The Structure and Function of GLFGs in the Nuclear Pore Complex of Yeast

Abstract

The nuclear pore complex (NPC) is a large multiprotein complex which perforates the nuclear envelope. The NPC is made up of nuclear pore proteins (Nups), one third of which are phenylalanine-glycine (FG) containing. The NPC has a role in controlling movement of molecules between the nucleus and the cytoplasm. The FG Nups fill the NPC’s centre and regulate translocation. There are many different proposed models of how FG Nups may regulate translocation from them reeling cargo complexes into the NPC to inter FG repeats binding to create a gel-like meshwork into which specific cargo can enter and translocate. Using transmission electron microscopy the glycine-leucine-phenylalanine-glycine (GLFG) domains of Nups are mapped, showing a cytoplasmic bias within the wild type (WT) NPC and also in FG domain deletion mutants. FG deletion mutants have higher percentages of GLFG labelling towards the NPC edge than WT and lower percentages towards the middle than WT. GLFG domain labelling is also observed ‘reaching’ to membrane structures from the NPC. Serial sectioning of individual NPCs confirmed that individual NPCs had different distributions of GLFG labelling, which was on the nucleoplasmic or cytoplasmic side, or on both sides.
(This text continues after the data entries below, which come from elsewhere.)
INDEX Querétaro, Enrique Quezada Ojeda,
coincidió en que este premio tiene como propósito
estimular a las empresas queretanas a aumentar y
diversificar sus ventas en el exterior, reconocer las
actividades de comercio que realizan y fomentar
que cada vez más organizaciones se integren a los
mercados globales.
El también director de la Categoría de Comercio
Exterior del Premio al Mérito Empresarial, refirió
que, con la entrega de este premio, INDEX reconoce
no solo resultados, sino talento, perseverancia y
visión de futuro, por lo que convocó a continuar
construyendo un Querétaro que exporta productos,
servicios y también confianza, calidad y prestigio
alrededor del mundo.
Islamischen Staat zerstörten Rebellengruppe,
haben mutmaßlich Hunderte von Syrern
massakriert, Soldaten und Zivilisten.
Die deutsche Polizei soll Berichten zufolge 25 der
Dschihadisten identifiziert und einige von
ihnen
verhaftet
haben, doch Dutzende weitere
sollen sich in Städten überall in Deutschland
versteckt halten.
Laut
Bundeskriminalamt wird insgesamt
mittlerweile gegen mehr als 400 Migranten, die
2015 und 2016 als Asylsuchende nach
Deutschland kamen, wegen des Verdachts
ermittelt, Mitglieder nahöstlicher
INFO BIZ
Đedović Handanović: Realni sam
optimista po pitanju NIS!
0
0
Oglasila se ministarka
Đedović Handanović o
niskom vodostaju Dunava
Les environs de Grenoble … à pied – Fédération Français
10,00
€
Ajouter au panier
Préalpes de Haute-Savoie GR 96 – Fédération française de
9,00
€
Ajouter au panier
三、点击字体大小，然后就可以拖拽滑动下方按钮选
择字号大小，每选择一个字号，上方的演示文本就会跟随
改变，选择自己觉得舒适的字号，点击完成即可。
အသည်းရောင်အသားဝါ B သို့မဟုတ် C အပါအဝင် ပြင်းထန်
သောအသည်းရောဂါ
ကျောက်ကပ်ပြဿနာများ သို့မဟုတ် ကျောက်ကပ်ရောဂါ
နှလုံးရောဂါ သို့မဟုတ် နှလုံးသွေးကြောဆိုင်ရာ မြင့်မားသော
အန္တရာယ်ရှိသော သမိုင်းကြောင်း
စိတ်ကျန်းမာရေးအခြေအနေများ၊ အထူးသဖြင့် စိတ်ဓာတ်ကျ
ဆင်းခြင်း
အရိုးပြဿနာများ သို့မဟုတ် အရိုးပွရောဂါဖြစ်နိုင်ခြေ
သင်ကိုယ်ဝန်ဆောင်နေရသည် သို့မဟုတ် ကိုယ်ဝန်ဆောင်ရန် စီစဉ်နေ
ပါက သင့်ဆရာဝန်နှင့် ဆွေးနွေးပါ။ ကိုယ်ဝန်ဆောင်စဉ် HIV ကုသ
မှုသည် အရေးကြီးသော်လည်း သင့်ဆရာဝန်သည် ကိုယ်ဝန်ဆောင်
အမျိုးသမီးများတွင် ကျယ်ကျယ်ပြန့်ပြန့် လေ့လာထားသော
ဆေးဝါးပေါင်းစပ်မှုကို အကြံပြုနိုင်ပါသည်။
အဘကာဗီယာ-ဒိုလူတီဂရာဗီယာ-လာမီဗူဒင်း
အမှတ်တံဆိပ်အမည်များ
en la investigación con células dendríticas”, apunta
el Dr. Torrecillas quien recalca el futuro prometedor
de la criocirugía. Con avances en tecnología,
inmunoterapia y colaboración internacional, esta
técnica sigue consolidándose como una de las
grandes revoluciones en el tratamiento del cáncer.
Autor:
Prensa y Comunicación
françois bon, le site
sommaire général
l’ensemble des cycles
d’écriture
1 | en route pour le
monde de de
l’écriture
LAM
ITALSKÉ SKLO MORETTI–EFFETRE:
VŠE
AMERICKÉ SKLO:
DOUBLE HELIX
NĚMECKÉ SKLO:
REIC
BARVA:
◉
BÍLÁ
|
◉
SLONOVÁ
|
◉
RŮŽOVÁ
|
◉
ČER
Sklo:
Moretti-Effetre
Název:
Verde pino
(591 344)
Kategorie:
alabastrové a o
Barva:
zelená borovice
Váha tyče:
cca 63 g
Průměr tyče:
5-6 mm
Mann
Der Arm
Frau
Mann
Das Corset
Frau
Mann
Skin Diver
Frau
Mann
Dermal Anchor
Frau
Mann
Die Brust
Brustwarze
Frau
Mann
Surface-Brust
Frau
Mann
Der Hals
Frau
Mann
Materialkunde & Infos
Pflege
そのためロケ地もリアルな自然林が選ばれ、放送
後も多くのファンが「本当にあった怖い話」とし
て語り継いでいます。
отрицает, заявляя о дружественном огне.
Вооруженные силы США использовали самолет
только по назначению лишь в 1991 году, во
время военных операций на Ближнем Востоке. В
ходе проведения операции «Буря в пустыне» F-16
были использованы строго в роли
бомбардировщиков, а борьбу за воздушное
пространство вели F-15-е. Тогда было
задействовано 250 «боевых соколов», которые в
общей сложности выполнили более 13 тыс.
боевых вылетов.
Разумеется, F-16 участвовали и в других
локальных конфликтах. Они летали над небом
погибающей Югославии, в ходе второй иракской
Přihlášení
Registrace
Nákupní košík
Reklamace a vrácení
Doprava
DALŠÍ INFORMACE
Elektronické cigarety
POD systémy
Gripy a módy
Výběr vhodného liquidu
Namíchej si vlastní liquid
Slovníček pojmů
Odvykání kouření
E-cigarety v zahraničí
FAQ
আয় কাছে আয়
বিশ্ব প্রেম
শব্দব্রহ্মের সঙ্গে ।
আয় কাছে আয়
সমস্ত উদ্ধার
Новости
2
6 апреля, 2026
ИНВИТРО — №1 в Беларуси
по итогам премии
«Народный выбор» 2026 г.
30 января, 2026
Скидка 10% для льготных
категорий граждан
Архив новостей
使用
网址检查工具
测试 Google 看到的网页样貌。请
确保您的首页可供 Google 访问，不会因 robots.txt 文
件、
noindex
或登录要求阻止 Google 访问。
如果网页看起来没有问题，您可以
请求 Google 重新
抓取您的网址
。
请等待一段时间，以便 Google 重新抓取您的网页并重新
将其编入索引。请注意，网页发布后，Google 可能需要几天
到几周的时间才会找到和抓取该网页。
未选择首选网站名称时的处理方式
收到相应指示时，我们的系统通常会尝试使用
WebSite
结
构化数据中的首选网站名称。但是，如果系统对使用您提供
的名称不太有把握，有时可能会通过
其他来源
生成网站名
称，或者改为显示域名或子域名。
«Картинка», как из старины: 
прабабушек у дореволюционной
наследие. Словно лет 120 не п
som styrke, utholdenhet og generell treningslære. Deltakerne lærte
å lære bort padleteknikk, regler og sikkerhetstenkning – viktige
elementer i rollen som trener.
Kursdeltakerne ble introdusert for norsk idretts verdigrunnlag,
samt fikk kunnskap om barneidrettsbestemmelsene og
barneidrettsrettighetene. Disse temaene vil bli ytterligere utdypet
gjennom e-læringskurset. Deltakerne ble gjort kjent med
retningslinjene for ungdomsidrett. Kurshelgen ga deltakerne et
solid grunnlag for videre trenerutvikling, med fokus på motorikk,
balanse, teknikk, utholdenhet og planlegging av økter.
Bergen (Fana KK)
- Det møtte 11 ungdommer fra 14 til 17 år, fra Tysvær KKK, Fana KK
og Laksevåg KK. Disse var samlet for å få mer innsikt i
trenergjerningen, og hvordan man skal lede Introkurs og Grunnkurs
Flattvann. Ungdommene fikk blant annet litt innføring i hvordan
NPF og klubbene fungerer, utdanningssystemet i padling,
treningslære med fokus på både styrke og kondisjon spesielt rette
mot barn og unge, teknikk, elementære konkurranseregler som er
Mutants which are defective in the nucleotide exchange activity of the RanGEF, Prp20, have a deficiency of the active RanGTP molecular switch. This causes a shift in the GLFG labelling from the cytoplasmic side towards the nucleoplasmic side. Similarly the import of Kap121-dependant import cargo causes a shift from cytoplasmic to nucleoplasmic labelling. This is observed as the cargo reaches the midplane of the NPC. Field emission scanning electron microscopy shows GLFG labelling to be associated with filaments (cytoplasmic, internal and nucleoplasmic) and possibly also the transporter. Finally, a model based on the shift in GLFG labelling is developed. This model suggests that there is a collapse and ‘reel in’ of import cargo as in the reversible collapse model, there is then a restructure of GLFG domains into the nucleoplasm due to potentially passing cargo on.